- TO DO -
1 – Name every dog mentioned by name in the dog show forum thread.
2 – Write the next part of the dog show forum thread, starting after its final post.

- TEXT EXCERPT -
# Vegas, new dogs (I know I know) and Snow...



## American_Pit13 (Apr 23, 2007)

*So Vegas went well even though the crew wasn't up to par with conditioning. I just switched food a couple weeks before the show and didn't have them quiet back to norm yet.

Spock got 1-2nd, Crixus got a 2nd and 3rd, and Newbie Gluttony took 3-3rds. 
Wins from the Show

And the wall grows!


Spock-He is wet, it was a hot one! Photo by Doug.


On the way home we couldn't get across Donner Pass and had to stay from 2:30am to 8:30am. Most the dogs were not happy about it other than Gluttony (Freakin Canadians!) and Serena who is also new!

CH BlueRose Kennel's Sassi Li'l Serena. Doug was so nice as to pick her up from SoCal and bring her to the show for me. Serena is a couple wins shy of her UKC GRCH. She is an amazing WP dog that has had some great training and will be pulling and showing in the ADBA. Weighing in at 30-35lbs she is a tiny little thing.










Gluttony-Will be getting new name



I also took a female-Atreyu- for a friend who got 2-1st, a Judges choice and BOO (Best of Opposite).

Atreyu-Belongs to Allie of NorthernLights-Allie is also the breeder of Gluttony.



Just leaving Donner Pass


*


----------



## dixieland (Aug 14, 2009)

congrats on the wins and on the new additions!I'm loving Gluttony!Beautiful!!


----------



## American_Pit13 (Apr 23, 2007)

Other then that gay tail, she's pretty darn cute! Gay tails are like one of my things, but I am starting to see it as kinda cute lmao. It fits her. She is a very adorable wiggly little puppy. Her and Serena get along well which is great. Serena is none DA. Oh Serena is 2 years old I guess I should have mentioned. Same rules still apply, but it's nice to be able to walk multiple dogs at once.


----------



## Black Rabbit (Nov 14, 2009)

Awe I like these new additions. And congrats on the growing wall


----------



## American_Pit13 (Apr 23, 2007)

kg420 said:


> Awe I like these new additions. And congrats on the growing wall


Yeah I like them too. Neither of them were planed I swear! Lisa says I am collecting! Her and Doug are calling me Kruger Pet Kennels lmao! I just love me some purdy dogs 

Serena's breeder is a friend of mine who contacted me about picking her up and switching me for her sister Venus ( Who is the first UKC GRCH Tri with natural ears!). She would then Finish Serena, place her and I would send back V. Well we talked about it and I think Serena has great ADBA potential so I asked if I would finish her UKC Grand, could just stay here and I'll take her to the ADBA. Cassandra thought about it and decided to let her just stay with me 

Allie contacted me about 3 days later lol asking if I would like a sister to one of her pups I really liked. I thought it over and decided that yeah I could add her. Some things are going really good, I am almost finished with both my degrees (2 semesters left) and should be going back to work in May. So I can afford them and it gives me extra dogs to go to shows since I have to travel. Even this trip here Gluttony really came through bringing home an extra 3 ribbons. There where only 3 dogs in her class, but she doesn't understand that lmao. To her she's a winner!

- SUPPLIED ENTRIES -
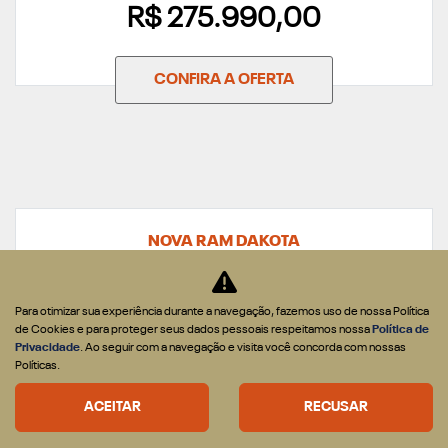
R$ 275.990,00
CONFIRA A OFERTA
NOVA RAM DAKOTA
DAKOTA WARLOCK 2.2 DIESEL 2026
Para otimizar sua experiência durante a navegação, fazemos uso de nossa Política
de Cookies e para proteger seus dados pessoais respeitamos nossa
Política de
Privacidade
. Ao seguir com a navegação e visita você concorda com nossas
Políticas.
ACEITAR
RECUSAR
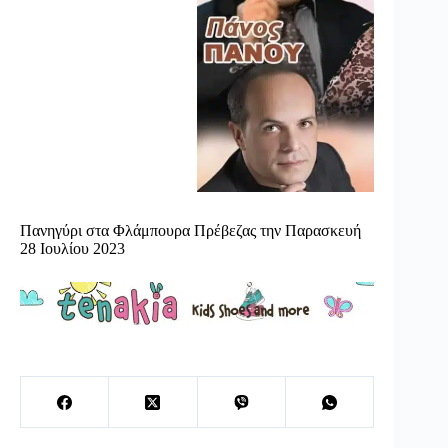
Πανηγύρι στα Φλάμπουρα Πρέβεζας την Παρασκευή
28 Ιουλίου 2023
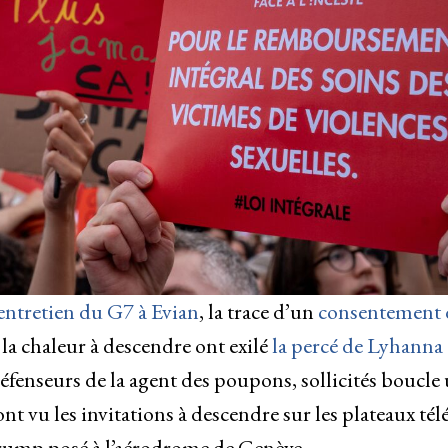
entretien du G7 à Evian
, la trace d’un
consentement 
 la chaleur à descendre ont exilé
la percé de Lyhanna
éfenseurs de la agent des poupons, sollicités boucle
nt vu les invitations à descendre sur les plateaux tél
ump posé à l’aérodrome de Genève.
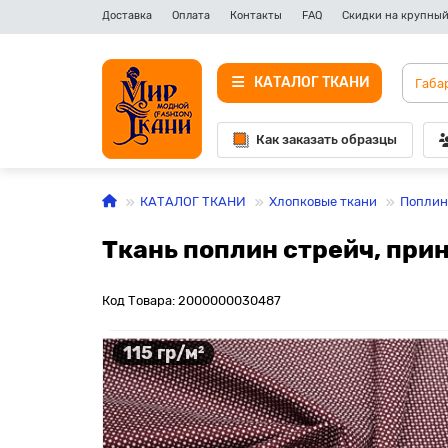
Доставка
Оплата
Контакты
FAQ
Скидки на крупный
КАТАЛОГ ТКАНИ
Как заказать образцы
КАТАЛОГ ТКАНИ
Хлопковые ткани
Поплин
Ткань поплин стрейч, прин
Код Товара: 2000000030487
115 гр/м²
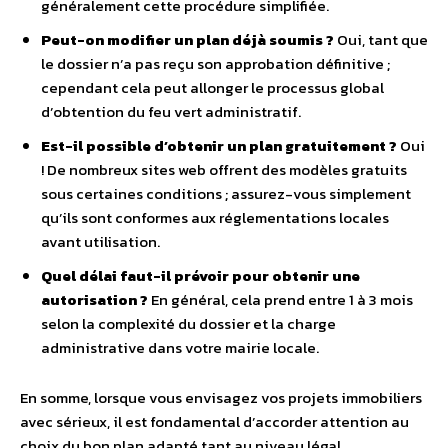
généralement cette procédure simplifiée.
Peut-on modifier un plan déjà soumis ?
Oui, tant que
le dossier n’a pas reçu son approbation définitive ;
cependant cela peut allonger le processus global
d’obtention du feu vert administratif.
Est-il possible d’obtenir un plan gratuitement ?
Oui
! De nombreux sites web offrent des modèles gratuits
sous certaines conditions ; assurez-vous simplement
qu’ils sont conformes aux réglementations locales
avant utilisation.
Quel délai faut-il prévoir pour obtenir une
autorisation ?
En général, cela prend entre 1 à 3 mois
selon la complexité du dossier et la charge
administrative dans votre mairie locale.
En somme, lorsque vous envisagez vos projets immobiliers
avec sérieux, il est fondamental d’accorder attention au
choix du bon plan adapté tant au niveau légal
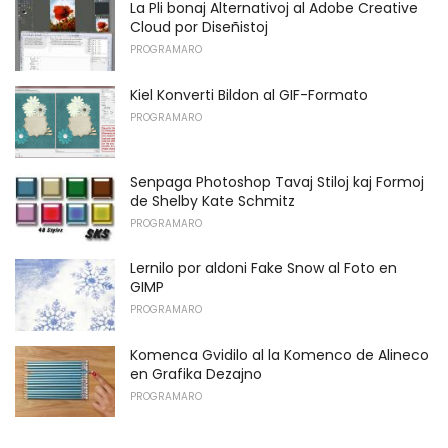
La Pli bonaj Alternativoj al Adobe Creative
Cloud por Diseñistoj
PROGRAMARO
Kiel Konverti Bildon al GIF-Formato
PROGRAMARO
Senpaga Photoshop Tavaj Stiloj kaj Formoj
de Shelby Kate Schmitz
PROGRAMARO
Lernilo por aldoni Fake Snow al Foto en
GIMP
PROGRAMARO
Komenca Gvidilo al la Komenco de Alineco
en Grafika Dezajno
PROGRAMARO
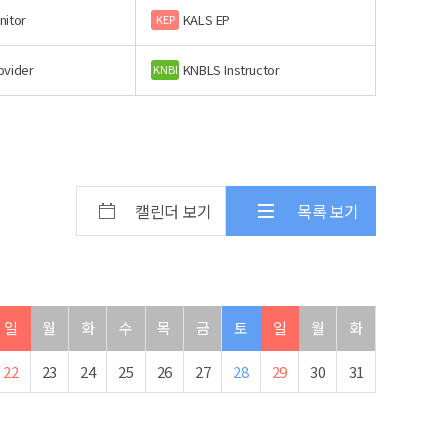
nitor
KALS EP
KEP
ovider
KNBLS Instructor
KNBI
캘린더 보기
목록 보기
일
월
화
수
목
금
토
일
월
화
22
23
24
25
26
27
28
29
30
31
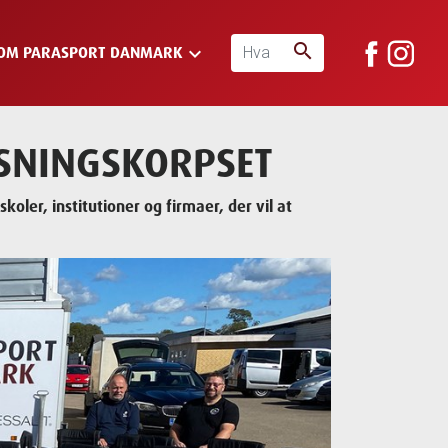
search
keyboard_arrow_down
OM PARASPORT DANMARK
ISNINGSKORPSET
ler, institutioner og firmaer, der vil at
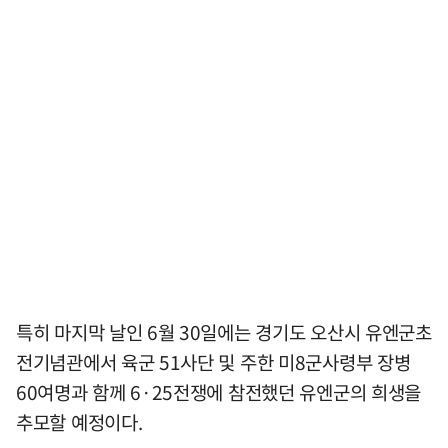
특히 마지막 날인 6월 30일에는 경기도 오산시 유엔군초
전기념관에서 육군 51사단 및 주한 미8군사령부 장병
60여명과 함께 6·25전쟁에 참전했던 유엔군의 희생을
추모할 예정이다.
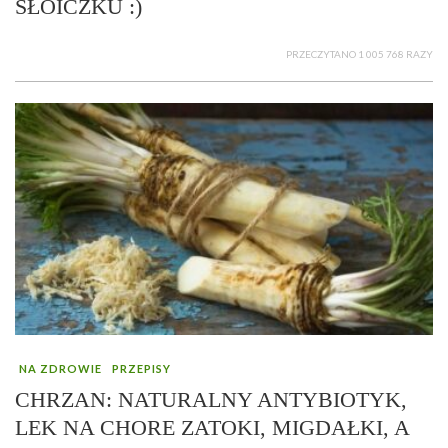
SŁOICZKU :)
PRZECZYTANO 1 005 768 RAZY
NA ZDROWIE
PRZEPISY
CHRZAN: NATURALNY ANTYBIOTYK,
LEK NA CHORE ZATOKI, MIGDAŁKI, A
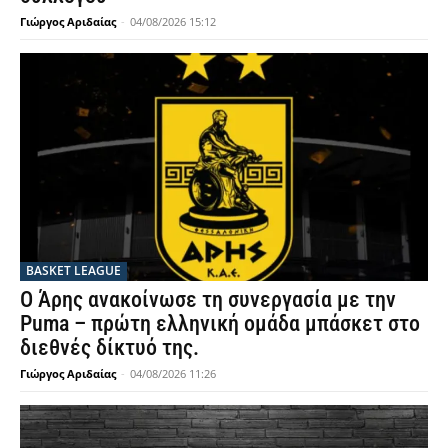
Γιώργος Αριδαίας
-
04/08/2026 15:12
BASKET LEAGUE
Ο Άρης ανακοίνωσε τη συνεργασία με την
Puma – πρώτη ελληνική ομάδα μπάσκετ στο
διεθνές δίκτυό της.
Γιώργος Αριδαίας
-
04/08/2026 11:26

- TASK-BY-TASK ANSWERS -
1 – Spock, Crixus, Gluttony, Serena, Atreyu, Venus

2 –
----------



## mccoypitbulls (Nov 26, 2009)

Nice job. Always nice to come back with stuff!
Darn snow!!


----------



## Just Tap Pits (Mar 4, 2013)

Ap13 does that pup have splayed feet? Kinda look like it does and was just curious.


----------



## Black Rabbit (Nov 14, 2009)

I don't think she has splayed feet at all. She's standing on a rock which can spread the toes when they put pressure on the foot.


----------



## Odin`s_BlueDragon (Mar 11, 2012)

That was a fun show! Even though it was hot! Feel free to nab in pics I took of ur crew, ill share. 

And I like ur lil pet puppy! Lol. She does need a new name but I know u will come up with a good one 

Sent from Petguide.com Free App


----------



## American_Pit13 (Apr 23, 2007)

Just Tap Pits said:


> Ap13 does that pup have splayed feet? Kinda look like it does and was just curious.


No they are not splayed. Like KG said they are just pushed apart on the rocks.

These are from when she was younger





Odin's_BlueDragon said:


> And I like ur lil pet puppy! Lol. She does need a new name but I know u will come up with a good one


I like her to. She's a cool little dog and I think she will be fun in the ring.


----------



## rabbit (Jan 14, 2012)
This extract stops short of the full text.